I’ve spent the last two and a half years watching my son grow up. And lately I’ve been asking myself how I can keep him from making the same silly mistakes his father and I made. And the truth is I can’t. I can only share with him what I have learned and hope it sinks in.
I do have peace knowing that even if he doesn’t listen right away, he will eventually. I mean, I did. However, if I did have a chance to tell myself what I know now, like I get to tell Jackson, these would be my top 7!
1.”Never fall in love with the idea of a person.”
As a romantic female, I did this a couple times. I fell for a guy’s looks, charm, and the feeling I got when I was around him. Not too long after that happened, the fantasies of a future with him would begin. I’d become emotionally involved with a guy that was all wrong for me because I imagined him in my head to be different in the future…for some reason I thought he’d be someone else? My logic was seriously flawed back in the day.
2.”You are not fat, you Amazonian string bean. And honestly, your outward appearance doesn’t matter.”
I wouldn’t just tell myself to stop worrying about her weight, I’d tell her that over all, looks don’t matter. To some people they do. To the right people they won’t. Being a good, caring person with substance is so much more important than having perfect brows or a perky bum.
Now, don’t get me wrong. I still like to keep up with my appearance. Even the Proverbs 31 woman wore fine purple silk linen (the red bottom standard of biblical times), but I take a step back these days when vanity starts to take over and remind myself what is really important. And it’s not the likes or comments on an Instagram post, it’s my family, those I love and the state of my heart.
3.”No! Don’t pierce your belly button or get that tattoo….stop! What are you doing?! Don’t get another one! That’s gonna cost you $2,500 to remove one day but fine do what you want…”
I regret getting my tattoos and piercings. Not that I am judging others who have them (two of my sisters do) but I am not the same girl I was 6 years ago. That girl was confused and figuring out who she was. She was insecure from being in a bad relationship that destroyed her self-esteem. I thought altering my outward appearance would mend the broken insides as well (again logic very flawed). Shocker, it didn’t help anything.
Now present me gets to endure painful laser tattoo removal every 6 weeks. I’d definitely tell myself about the pain. More importantly, I’d tell myself that changing the outside doesn’t help when it’s the heart that needs fixing.
4.”Chase your dreams and follow your plan, but enjoy the detour when God shows you what HE has planned.”

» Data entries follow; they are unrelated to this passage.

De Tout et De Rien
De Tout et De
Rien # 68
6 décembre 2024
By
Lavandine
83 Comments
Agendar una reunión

It will happen to us all, that divine intervention. We make plans because we only see in part. HE sees it all. I would tell myself to stop kicking and screaming like a toddler when her plans would hit a roadblock. I’d remind myself to just trust that it will all work out.
Geez, I’d be so chill right now if I had learned this lesson sooner.

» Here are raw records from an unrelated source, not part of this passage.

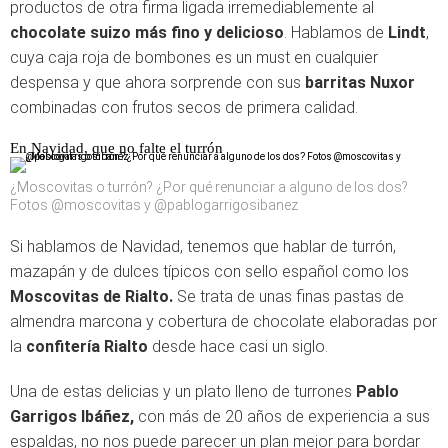
productos de otra firma ligada irremediablemente al
chocolate suizo más fino y delicioso
. Hablamos de
Lindt
,
cuya caja roja de bombones es un must en cualquier
despensa y que ahora sorprende con sus
barritas Nuxor
combinadas con frutos secos de primera calidad.
En Navidad, que no falte el turrón
¿Moscovitas o turrón? ¿Por qué renunciar a alguno de los dos?
Fotos @moscovitas y @pablogarrigosibanez
Si hablamos de Navidad, tenemos que hablar de turrón,
mazapán y de dulces típicos con sello español como los
Moscovitas de Rialto.
Se trata de unas finas pastas de
almendra marcona y cobertura de chocolate elaboradas por
la
confitería Rialto
desde hace casi un siglo.
Una de estas delicias y un plato lleno de turrones
Pablo
Garrigos Ibáñez,
con más de 20 años de experiencia a sus
espaldas, no nos puede parecer un plan mejor para bordar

5.”Why don’t you visit home more often?”
I use to get so caught up in school, friends, and guys that I missed out on my family’s lives back home. Not that choosing those things is necessarily wrong, I just gave more time to one than the other. I missed my little sister’s wedding for crying out loud! I would seriously ask myself to make more time for my family, especially because we lived so far apart..
6.“Girl, forgive a little more. “
I wish I could sit down with my younger self and tell her that holding grudges is only going to hurt her, not the people who broke her spirit. My mom use to tell me this a lot, and like a typical teenager I didn’t listen. In all honesty, I still struggle with forgiveness. Sometimes I have to chose to forgive daily or bitterness starts to creep back in. And I ain’t got time for that.

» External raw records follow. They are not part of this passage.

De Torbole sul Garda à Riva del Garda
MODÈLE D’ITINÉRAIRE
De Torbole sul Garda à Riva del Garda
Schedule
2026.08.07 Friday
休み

7.”Develop your talents. Don’t give up!”
I had a real problem with letting failures hinder me from realizing my vision, especially in high school. Instead of learning from my mistakes I just gave up. I didn’t become a wonderful pianist in two weeks- quit. Did’t place first in a competition- didn’t try again the next year. I would definitely tell younger Kimberly to try, try, and try again.
It was easy to make this list. After all, we each have things we’ve done that we wish we could do differently. But the truth is, I wouldn’t be the same person I am now had I done everything perfectly the first time. We don’t grow from perfection, we grow from adversity! I’m thankful for the lessons I learned, and will learn.
What life lesson has taught you the most? Would you go back if you could and stop yourself from making mistakes?